Bab 1

4.1K 223 24
                                    

Peringatan: Cerita yang diunggah ke sini belum melalui proses penyuntingan. Mohon maaf apabila ada kesalahan tik dan kesalahan kebahasaan (ejaan, kalimat, dan sebagainya).

 Mohon maaf apabila ada kesalahan tik dan kesalahan kebahasaan (ejaan, kalimat, dan sebagainya)

Oops! This image does not follow our content guidelines. To continue publishing, please remove it or upload a different image.

Setiap orang pernah mati setidaknya sekali.

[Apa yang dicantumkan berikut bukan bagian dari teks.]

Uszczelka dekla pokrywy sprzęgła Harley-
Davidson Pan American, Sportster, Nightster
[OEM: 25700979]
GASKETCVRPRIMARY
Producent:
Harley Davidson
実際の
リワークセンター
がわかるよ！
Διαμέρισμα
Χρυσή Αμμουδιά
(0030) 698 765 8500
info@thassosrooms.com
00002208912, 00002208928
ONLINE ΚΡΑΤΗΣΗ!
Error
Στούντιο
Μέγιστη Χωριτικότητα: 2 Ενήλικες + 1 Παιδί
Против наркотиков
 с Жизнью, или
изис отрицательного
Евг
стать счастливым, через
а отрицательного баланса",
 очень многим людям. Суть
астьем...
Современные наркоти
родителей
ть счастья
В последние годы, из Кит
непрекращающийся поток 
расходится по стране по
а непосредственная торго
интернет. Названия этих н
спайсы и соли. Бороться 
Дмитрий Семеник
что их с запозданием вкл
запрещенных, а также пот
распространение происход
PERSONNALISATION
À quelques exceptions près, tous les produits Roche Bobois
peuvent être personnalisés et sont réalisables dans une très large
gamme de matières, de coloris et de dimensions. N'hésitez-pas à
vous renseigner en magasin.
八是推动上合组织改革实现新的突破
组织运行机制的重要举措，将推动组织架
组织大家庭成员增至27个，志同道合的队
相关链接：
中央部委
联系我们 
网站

Adalah ide sederhana yang terbit dari bunga tidur Pangeran Mali, yang kemudian mengecambahkan ideologi. Kini bersemi menjadi keyakinan tak terpatah.

Apakah kau berkenan mengintip isi mimpi Mali yang kontroversi? Bersumpahlah dahulu kau bukan seorang yang penuh perbantahan (seperti adiknya dan banyak orang). Mali mempunyai adicita yang tak sembarang orang (tak sesiapa pun!) mafhum. Seperti contohnya ada masa jarum jam menunjuk pukul dua belas siang, yaitu pada saat menanjaknya bola panas di belahan langit negeri Sisi Baik. Mali mengaku mampu merasakan panas bola itu menyemban kulitnya di negeri sendiri, Sisi Buruk. Negeri tak kenal siang yang langitnya selalu kosong, hanya digantungi riak awan pemekat malam. Sementara adiknya berdiri membeliak di sisinya, mencari-cari matahari tak kasat yang kakaknya dapat melihat.

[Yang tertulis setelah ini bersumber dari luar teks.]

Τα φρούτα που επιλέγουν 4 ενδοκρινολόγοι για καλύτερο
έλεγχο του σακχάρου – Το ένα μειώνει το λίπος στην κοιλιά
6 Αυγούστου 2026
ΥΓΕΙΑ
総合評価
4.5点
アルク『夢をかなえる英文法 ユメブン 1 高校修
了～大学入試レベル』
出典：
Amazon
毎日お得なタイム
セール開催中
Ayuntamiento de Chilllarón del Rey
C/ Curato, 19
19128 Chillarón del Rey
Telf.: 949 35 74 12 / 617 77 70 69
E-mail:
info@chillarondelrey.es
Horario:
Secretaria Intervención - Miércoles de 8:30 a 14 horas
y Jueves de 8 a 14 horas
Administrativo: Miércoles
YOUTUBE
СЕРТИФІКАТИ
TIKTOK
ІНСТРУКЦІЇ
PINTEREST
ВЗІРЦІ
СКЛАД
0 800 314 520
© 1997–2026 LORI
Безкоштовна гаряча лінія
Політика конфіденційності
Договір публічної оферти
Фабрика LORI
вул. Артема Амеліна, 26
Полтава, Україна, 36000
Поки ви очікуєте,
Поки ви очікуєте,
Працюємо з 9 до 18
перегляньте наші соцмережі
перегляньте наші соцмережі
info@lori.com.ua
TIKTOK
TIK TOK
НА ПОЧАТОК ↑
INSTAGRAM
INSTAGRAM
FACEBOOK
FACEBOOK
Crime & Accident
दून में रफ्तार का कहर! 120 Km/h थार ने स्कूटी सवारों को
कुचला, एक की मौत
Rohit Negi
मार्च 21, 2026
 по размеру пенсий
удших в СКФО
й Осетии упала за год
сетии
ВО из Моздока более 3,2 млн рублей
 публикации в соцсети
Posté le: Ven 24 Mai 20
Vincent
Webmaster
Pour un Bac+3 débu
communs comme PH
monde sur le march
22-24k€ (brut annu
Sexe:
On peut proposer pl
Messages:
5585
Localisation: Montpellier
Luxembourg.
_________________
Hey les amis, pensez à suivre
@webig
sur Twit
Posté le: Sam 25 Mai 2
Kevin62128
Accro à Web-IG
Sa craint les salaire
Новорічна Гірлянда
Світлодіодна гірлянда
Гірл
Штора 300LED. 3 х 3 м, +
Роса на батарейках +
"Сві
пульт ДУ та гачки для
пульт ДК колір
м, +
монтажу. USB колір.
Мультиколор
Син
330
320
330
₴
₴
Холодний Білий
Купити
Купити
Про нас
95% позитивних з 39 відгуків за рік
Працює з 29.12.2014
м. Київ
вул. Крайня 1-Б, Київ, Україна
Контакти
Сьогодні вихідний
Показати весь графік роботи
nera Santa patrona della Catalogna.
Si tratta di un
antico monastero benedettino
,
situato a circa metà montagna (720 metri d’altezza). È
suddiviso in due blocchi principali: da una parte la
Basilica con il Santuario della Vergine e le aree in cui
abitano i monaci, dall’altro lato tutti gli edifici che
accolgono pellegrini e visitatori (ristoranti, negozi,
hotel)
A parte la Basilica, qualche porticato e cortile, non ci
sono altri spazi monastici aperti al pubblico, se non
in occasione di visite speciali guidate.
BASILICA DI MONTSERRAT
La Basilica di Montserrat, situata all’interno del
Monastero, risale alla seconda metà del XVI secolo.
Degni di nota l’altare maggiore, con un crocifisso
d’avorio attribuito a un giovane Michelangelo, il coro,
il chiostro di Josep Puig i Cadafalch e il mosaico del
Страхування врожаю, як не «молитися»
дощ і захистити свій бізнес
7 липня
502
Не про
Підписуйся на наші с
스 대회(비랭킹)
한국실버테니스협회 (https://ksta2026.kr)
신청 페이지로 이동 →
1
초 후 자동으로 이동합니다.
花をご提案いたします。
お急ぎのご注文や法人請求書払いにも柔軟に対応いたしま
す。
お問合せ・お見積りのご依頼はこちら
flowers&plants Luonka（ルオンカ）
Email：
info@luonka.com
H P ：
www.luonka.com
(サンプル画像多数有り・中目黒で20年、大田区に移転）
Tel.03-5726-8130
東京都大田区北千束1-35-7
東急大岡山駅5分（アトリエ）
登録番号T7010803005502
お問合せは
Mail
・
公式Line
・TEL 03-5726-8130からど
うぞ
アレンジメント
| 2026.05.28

"Mana? Aku tak melihat apa pun."

Mali tersenyum bangga dan mengentakkan dagunya. "Tentu, sudah digariskan sejak generasi iblis pertama bermukim di selatan, Liveo, hanya yang terpilih saja dapat melihat rupa aslinya yang tanpa geligi taring terongko dan berjubah kulit armadillo. Generasi manusia saat ini terlalu sering melihat yang buruk atau yang jelek-jelek saja, mengabaikan detail kecil sederhana namun cantik. Seperti matahari yang barusan kulihat melintas dengan lingkarnya penuh sulur menggelegak. Hanya yang bermata tajam nan tahu cara melihat perspektif bisa menengoknya."

"Enyahkan lamunan penuh delusi itu!" Pangeran Liveo memekikkan keluhan banyak orang, yang selama ini membisu karena takut membalah (atau takut dibilang terlampau dungu bila berhadapan dengan Mali).

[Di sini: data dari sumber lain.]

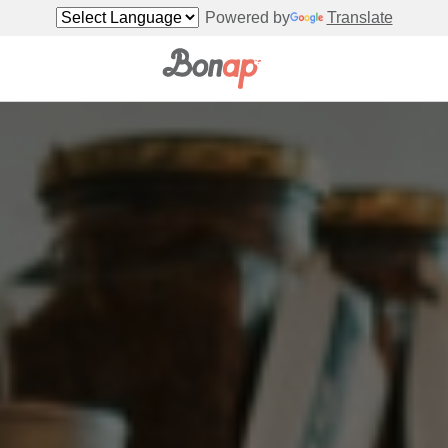
Powered by
Translate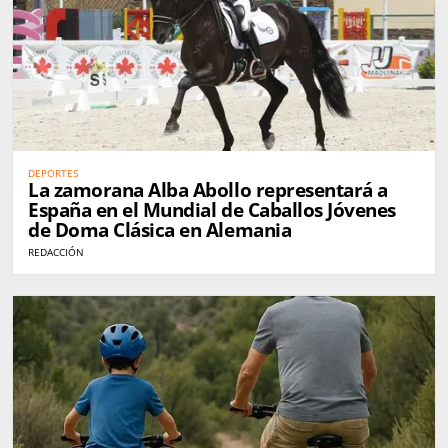
DEPORTES
La zamorana Alba Abollo representará a
España en el Mundial de Caballos Jóvenes
de Doma Clásica en Alemania
REDACCIÓN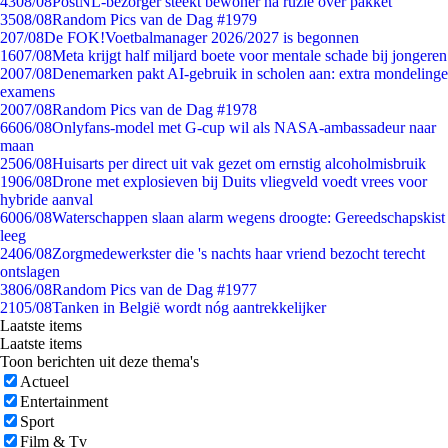
43
08/08
PostNL-bezorger steekt bewoner na ruzie over pakket
35
08/08
Random Pics van de Dag #1979
2
07/08
De FOK!Voetbalmanager 2026/2027 is begonnen
16
07/08
Meta krijgt half miljard boete voor mentale schade bij jongeren
20
07/08
Denemarken pakt AI-gebruik in scholen aan: extra mondelinge
examens
20
07/08
Random Pics van de Dag #1978
66
06/08
Onlyfans-model met G-cup wil als NASA-ambassadeur naar
maan
25
06/08
Huisarts per direct uit vak gezet om ernstig alcoholmisbruik
19
06/08
Drone met explosieven bij Duits vliegveld voedt vrees voor
hybride aanval
60
06/08
Waterschappen slaan alarm wegens droogte: Gereedschapskist
leeg
24
06/08
Zorgmedewerkster die 's nachts haar vriend bezocht terecht
ontslagen
38
06/08
Random Pics van de Dag #1977
21
05/08
Tanken in België wordt nóg aantrekkelijker
Laatste items
Laatste items
Toon berichten uit deze thema's
Actueel
Entertainment
Sport
Film & Tv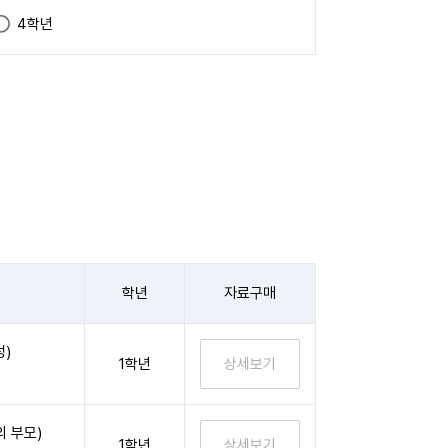
4학년
학년
자료구매
성)
1학년
 부모)
1학년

"Delusi? Ini kusebut amalgamasi, Liv. Jangan menyerah. Kau tak sama dengan orang-orang imbesil yang menyebutku terlalu gila, sebab daya nalar otak mereka tak mampu mencapai langit sepertiku. Darahku juga mengalir padamu dan sudah sepantasnya kau berada pada tahta tertinggi di negeri ini bersamaku."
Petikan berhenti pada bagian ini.